Une production sans faute.

L’album n’est pas bien produit, il l’est, là aussi, de façon exceptionnelle. La production est douce, chaude, enveloppante, caresse le tympan dans le sens du poil. Les arrangements sont du même tonneau, notamment les choeurs, sublimes (old school mais avec une force et une pureté indéniable), et les apports de guitar steel, discrets, également ( surtout qu’ils sont distillés à bon escient) . Ces deux éléments (production et arrangements) font que le disque se place tout en haut d’un panier classic rock souvent (c’est un euphémisme) insipide.

Bien au contraire de la concurrence, My morning jacket rend ses lettres de noblesses à un genre moribond. Sans doute parce que le groupe possède son propre langage, est capable d’enchaîner un morceau country avec une balade pop imparable. De même, quelques écarts psychédéliques se font ressentir de façon discrète, mais essentielle.

Alors oui, ça pourrait sentir le réchauffé. Mais, à dire vrai, le groupe est capable de surprendre (la deuxième partie de Still Thinkin, la baisse de rythme sur Climbing the ladder, et certaines sonorités de guitare surgissant d’on ne sait où).

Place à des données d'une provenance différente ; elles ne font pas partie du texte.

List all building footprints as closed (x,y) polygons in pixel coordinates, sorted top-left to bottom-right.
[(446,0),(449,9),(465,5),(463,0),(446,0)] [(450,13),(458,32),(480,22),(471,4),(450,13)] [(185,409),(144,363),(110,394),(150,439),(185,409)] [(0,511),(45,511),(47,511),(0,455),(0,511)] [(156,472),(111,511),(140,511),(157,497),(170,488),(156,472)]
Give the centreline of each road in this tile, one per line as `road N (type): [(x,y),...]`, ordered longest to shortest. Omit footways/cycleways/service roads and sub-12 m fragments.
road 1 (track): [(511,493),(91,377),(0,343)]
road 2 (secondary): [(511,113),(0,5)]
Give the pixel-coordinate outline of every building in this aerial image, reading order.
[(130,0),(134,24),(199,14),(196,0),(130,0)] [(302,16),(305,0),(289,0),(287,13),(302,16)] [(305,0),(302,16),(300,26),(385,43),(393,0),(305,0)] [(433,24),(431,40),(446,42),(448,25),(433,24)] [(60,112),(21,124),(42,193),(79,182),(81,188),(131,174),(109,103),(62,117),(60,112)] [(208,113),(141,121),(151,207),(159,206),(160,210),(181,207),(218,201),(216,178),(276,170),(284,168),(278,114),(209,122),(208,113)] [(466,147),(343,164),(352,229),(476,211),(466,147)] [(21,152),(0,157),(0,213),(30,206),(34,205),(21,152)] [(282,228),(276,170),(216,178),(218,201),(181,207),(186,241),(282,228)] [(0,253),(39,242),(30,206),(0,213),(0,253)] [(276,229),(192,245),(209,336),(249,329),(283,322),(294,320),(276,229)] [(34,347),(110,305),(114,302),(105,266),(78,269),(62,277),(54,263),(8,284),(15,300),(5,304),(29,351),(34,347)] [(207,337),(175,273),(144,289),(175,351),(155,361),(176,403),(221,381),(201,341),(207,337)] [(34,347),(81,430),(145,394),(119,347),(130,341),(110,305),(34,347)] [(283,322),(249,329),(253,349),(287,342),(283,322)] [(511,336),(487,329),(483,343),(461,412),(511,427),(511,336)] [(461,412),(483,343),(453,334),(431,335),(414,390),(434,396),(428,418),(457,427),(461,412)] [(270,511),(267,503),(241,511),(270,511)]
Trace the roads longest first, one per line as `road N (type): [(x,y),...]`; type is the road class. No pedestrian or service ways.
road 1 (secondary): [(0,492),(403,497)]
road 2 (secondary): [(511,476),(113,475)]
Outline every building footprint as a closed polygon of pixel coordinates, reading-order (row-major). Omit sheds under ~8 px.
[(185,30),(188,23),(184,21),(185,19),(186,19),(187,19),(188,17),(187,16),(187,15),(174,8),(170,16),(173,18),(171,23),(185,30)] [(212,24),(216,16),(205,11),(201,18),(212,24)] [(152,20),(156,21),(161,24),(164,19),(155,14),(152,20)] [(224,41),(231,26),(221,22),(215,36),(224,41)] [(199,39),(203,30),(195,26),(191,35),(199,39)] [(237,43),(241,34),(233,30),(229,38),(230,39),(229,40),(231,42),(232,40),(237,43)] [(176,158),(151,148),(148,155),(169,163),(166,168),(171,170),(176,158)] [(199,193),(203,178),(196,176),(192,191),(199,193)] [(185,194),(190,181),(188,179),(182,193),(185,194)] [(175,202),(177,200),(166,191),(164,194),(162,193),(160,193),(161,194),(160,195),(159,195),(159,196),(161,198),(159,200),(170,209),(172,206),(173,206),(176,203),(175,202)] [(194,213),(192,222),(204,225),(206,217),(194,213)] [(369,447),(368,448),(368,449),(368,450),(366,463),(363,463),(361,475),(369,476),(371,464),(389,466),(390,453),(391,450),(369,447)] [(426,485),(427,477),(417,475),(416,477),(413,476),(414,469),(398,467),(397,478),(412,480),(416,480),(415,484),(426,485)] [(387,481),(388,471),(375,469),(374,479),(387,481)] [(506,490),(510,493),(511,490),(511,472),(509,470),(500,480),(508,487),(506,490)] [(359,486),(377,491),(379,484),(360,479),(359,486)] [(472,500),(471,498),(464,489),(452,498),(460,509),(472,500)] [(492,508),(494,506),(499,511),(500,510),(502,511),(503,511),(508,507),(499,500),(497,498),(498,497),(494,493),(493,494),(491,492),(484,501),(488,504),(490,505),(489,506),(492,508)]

En fait, le timing est juste tout au long de l’album, le timing est le feeling (aucun temps mort, une tracklist elle aussi irréprochable, qui efface toute forme d’ennui au profit d’un revenez-y inépuisable).

Analogique ?

En reparlant des sonorités, sans doute proviennent-elles d’un ensemble d’outils analogiques. Nous ne savons pas où le groupe à enregistré cet album, sur quel matériel, mais nous mettrions aisément notre main à couper que tout à été fait dans les règles de l’art, c’est-à-dire sans apport excessif de nouvelles technologies. D’ailleurs, nous doutons qu’il y ait la moindre apparition électronique sur ce disque (mais avouons que nous avons un petit doute sur un des titres, en arrière-plan duquel quelques bidouilles nous interpellent, sans dénaturer pour autant la cohérence globale du disque).

Vous l’aurez compris, si My morning jacket ne révolutionne rien avec The Waterfall II, c’est qu’il n’en a tout simplement pas besoin. En développant sa musique comme il l’entend, sans surfer sur aucun effet de mode ni vague revivaliste, il s’inscrit dans la tradition de groupes pop à l’élégance racée, qui le place, quoi qu’il arrive, en pole position pour le plaisir qu’il provoque à chaque écoute. Incontournable !

LE titre de The waterfall II.

On avoue, on aime plus que de raison le slow qui tue, en quatrième position sur l’album (Feel you). Mais le titre qu’on lui préfère encore, c’est Wasted. Parce que c’est un morceau jouissif, quasi-instrumental (simplement le premier tiers est chanté), avec une basse énorme, un groove génial, un petit parfum psychédélique, un son dantesque, et surtout une efficacité redoutable.

Ce morceau est d’ailleurs, à notre sens, le plus rock de l’album, les autres étant sous infusion pop constante (à la rigueur Magic Bullet est dans le même esprit rock). Mais là, il s’échappe de ce carcan pour proposer un rock sans entraves, libéré de toute contingence pop. Un peu comme pour réaffirmer que rock n’roll is not dead. Et il le prouve de façon magistrale (comme le reste de l’album cela dit).